Today I awoke to find this piece of good news. This past week has been full of news and blogs related to the Federal Marriage Amendment, better known as the "constitutional ban of gay marriage." I posted a message to my Yahoo! Group that was my own personal take on the matter. After emailing it also to a few friends, their response was that it needed to be more widely published on the internet. I don't usually do this, but I have decided to go ahead and post it here on my blog. It reads as follows:
This week, the Federal Marriage Amendment (FMA) is being put before the United States government. As is expected, the conservative right is pushing heavily for this amendment, in the name of "protecting marriage."
However, I do not want to focus on ideas of marriage at this time. Rather, I wanted to share something more personal, that expresses my views as a person. I am doing this not so much because I want to ignore the marriage issue itself, but because I feel that many people fail to take into account the fact that the amendment is going to affect people. People: brothers, sisters, cousins, aunts, uncles, nephews, parents, children, friends, neighbors. People.
My experiences thus far can only be described as trying, exciting, but most of all, challenging. I have been a long time coming in accepting a part of me that has always been so, despite my not allowing it to be. Youthful bliss gave way to fear. Fear of the unkown. Fear of the feelings coursing through my soul. Fear of being the person I am inside. Fear of what others would think of me once they discovered this part of me, as I knew they inevitably would. I was, and to some degree still am, afraid of myself.
I cannot count the hours I spent wishing it were not so, trying with all my might to not let that be me. I remember sitting down at one point, lost in a sea of thought, and suddenly one question popped into my head: Why me? Why should I be so lucky?
What was a question of despair turned out to be a turning point for me. Lucky. I could not fathom it. But when I thought about the concept of what it means to be lucky, I suddenly started questioning why the sorrow, why the despair. Indeed, I am lucky. I am alive. Every day I get to see the shining sun, and each night I can look to the moon and the stars in wonder. Life is all around me. I have family. I have friends.
Much of the sorrow I felt inside not only lay in those feelings from which I tried so hard to escape, but also on what they meant for someone who wanted to make a difference in the world. For a long time, I believed that others would not accept what it was I had to offer if they knew the real me. Thankfully, I was wrong. The result of this belief was a number of superficial friendships, kept so by the guy who was afraid to even get to know himself: me.

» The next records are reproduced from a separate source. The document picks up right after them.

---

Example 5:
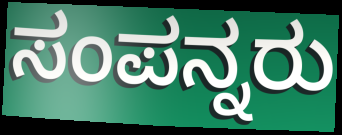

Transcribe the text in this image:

ಸಂಪನ್ನರು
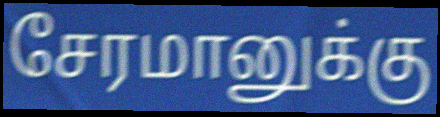
சேரமானுக்கு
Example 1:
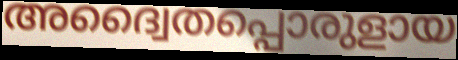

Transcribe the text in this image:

അദ്വൈതപ്പൊരുളായ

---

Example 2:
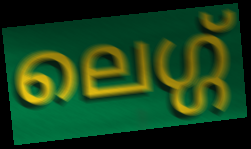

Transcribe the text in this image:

ലെഗ്ഗ്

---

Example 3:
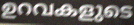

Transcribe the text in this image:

ഉറവകളുടെ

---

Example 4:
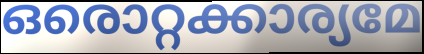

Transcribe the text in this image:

ഒരൊറ്റക്കാര്യമേ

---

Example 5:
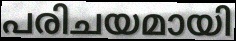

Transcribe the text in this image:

പരിചയമായി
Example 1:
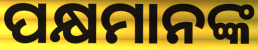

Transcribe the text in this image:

ପକ୍ଷମାନଙ୍କ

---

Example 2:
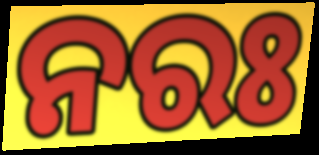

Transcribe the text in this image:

ନରଃ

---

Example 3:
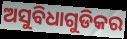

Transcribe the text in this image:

ଅସୁବିଧାଗୁଡିକର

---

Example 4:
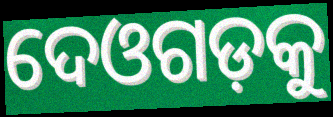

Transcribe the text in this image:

ଦେଓଗଡ଼କୁ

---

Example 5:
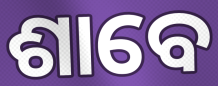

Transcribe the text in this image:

ଶାବେ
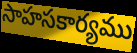
సాహసకార్యము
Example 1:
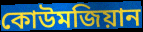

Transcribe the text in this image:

কোউমজিয়ান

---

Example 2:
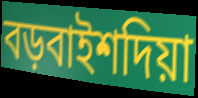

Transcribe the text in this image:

বড়বাইশদিয়া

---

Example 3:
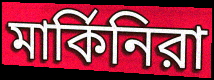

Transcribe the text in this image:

মার্কিনিরা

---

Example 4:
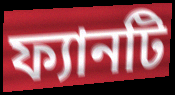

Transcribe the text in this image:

ফ্যানটি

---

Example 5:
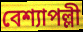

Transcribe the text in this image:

বেশ্যাপল্লী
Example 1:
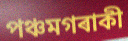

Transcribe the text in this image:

পঞ্চমগৰাকী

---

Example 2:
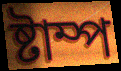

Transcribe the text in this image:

ষ্টাম্প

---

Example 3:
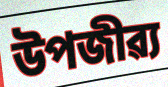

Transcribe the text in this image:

উপজীৱ্য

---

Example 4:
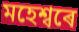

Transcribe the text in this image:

মহেশ্বৰে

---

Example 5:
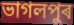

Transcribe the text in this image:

ভাগলপুৰ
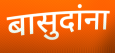
बासुदांना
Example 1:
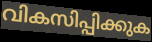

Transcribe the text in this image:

വികസിപ്പിക്കുക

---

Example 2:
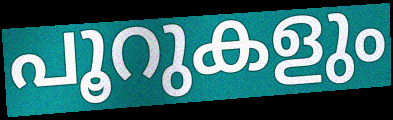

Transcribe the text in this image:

പൂറുകളും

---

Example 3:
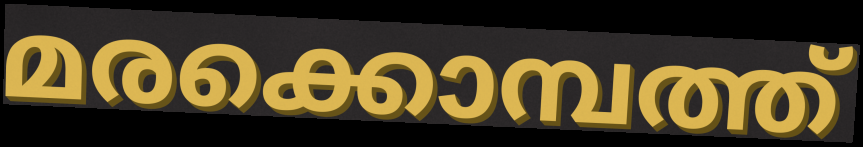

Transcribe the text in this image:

മരക്കൊമ്പത്ത്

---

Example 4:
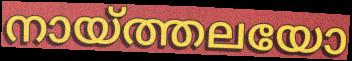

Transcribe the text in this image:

നായ്ത്തലയോ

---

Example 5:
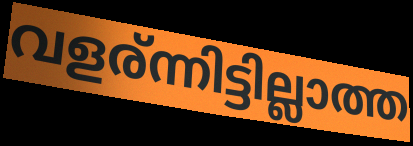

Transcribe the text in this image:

വളര്ന്നിട്ടില്ലാത്ത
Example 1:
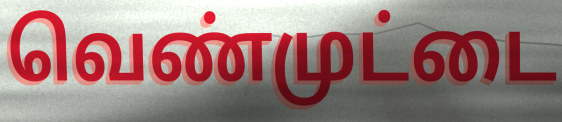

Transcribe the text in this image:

வெண்முட்டை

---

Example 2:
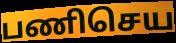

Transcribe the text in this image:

பணிசெய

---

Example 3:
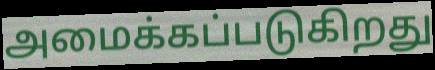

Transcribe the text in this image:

அமைக்கப்படுகிறது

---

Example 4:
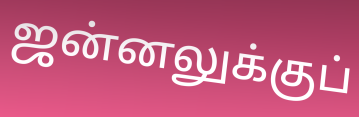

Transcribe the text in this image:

ஜன்னலுக்குப்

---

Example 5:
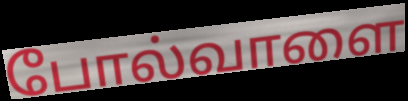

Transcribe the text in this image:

போல்வாளை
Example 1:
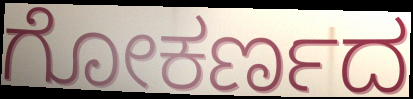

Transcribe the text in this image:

ಗೋಕರ್ಣದ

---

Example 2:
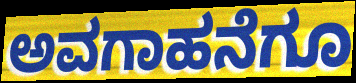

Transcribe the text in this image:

ಅವಗಾಹನೆಗೂ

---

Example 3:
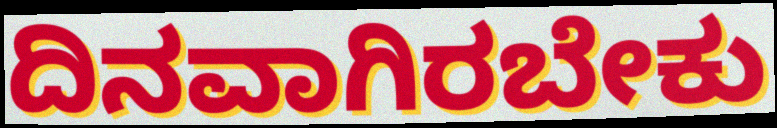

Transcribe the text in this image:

ದಿನವಾಗಿರಬೇಕು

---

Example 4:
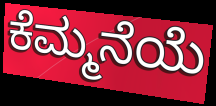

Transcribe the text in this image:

ಕೆಮ್ಮನೆಯೆ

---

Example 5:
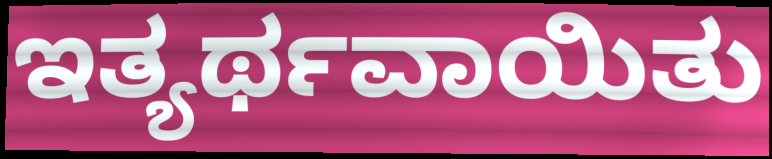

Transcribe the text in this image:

ಇತ್ಯರ್ಥವಾಯಿತು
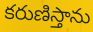
కరుణిస్తాను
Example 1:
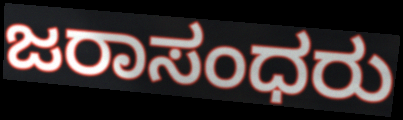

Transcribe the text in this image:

ಜರಾಸಂಧರು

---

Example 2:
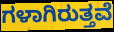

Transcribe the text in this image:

ಗಳಾಗಿರುತ್ತವೆ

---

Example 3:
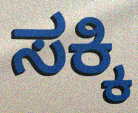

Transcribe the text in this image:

ಸಕ್ಕಿ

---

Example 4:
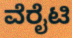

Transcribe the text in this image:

ವೆರೈಟಿ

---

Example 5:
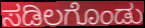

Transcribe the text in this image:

ಸಡಿಲಗೊಂಡು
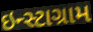
ઇન્સ્ટાગ્રામ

While the idea of regret has crossed my mind, I refuse to believe that the path I have walked is in any way wrong. Unless, that is, wrong means learning how to let go, to look inside myself and at last see something good, all in my own time. To be at peace with what I feel inside, and to suddenly find joy in a life that was quickly losing it.

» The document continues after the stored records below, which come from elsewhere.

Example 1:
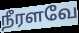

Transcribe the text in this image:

நீரளவே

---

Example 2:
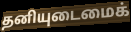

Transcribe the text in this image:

தனியுடைமைக்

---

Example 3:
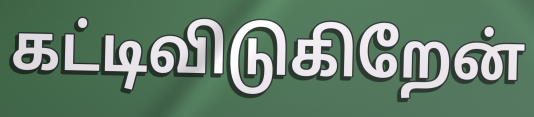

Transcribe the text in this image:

கட்டிவிடுகிறேன்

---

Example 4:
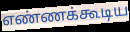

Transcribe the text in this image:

எண்ணக்கூடிய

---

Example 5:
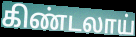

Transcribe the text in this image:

கிண்டலாய்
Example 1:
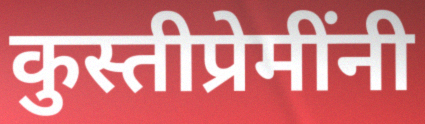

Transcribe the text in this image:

कुस्तीप्रेमींनी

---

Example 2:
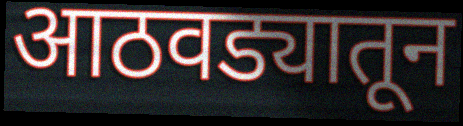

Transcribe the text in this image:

आठवड्यातून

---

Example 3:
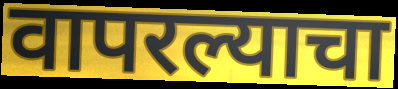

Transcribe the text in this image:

वापरल्याचा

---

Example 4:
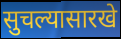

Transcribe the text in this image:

सुचल्यासारखे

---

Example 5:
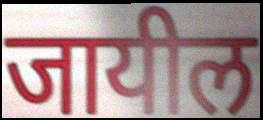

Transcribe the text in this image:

जायील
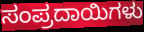
ಸಂಪ್ರದಾಯಿಗಳು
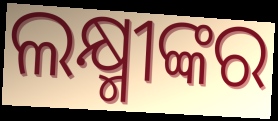
ଲକ୍ଷ୍ମୀଙ୍କର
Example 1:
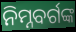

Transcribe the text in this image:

ନିମ୍ନବର୍ଗଙ୍କ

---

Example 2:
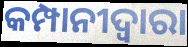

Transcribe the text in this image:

କମ୍ପାନୀଦ୍ୱାରା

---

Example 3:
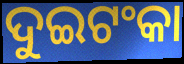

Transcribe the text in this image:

ଦୁଇଟଂକା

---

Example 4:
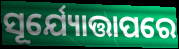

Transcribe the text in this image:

ସୂର୍ଯ୍ୟୋତ୍ତାପରେ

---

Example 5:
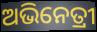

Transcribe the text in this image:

ଅଭିନେତ୍ରୀ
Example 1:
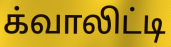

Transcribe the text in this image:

க்வாலிட்டி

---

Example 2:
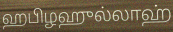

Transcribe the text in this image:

ஹபிழஹுல்லாஹ்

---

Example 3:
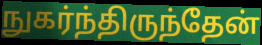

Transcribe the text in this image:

நுகர்ந்திருந்தேன்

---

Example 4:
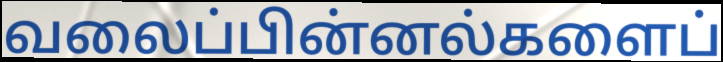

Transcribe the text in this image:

வலைப்பின்னல்களைப்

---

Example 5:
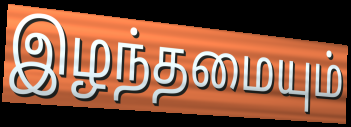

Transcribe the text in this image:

இழந்தமையும்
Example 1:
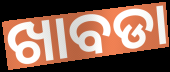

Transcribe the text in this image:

ଖାବଡା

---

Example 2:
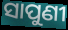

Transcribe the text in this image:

ସାପୁଣୀ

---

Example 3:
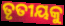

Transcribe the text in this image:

ତୃତୀୟକୁ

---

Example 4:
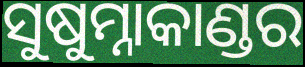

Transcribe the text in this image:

ସୁଷୁମ୍ନାକାଣ୍ଡର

I have learned to trust myself. I have learned that people see only what they want to see, having done so to myself for far too long. I realized, when I opened my eyes, that I was so much more than what I saw in myself. And that maybe, just maybe, others might see that as well. As I've grown and made new friends, I've discovered the true depths at which friendship runs. I've discovered that integrity counts for something, and I've discovered that hiding myself away to shelter others benefits no one.

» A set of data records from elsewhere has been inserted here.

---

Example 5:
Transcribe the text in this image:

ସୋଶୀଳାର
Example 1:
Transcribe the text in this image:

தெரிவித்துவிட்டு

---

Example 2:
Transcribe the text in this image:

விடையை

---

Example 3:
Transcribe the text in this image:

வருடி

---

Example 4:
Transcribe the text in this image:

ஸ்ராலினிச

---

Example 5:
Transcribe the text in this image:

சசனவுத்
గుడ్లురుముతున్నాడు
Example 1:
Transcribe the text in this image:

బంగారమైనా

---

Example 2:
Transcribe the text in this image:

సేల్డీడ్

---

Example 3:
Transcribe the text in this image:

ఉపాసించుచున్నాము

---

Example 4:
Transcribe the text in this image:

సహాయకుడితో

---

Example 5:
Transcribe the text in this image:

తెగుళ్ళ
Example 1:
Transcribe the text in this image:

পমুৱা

I never imagined I would say it, but the truth is I am thankful to be the man I am today. I have come full circle. Whereas before I saw my homosexuality as a source of sadness, frustration, and shame, I now recognize that it is none of these things. I have been blessed with a unique gift: to see the world from another perspective.
I may not always be happy about it, and yes, there are still times when I lose sight of the good, but having recognized its presence, I know that it is only a matter of time before it fully becomes a part of me. It is all part of growing and living, and I would have it no other way.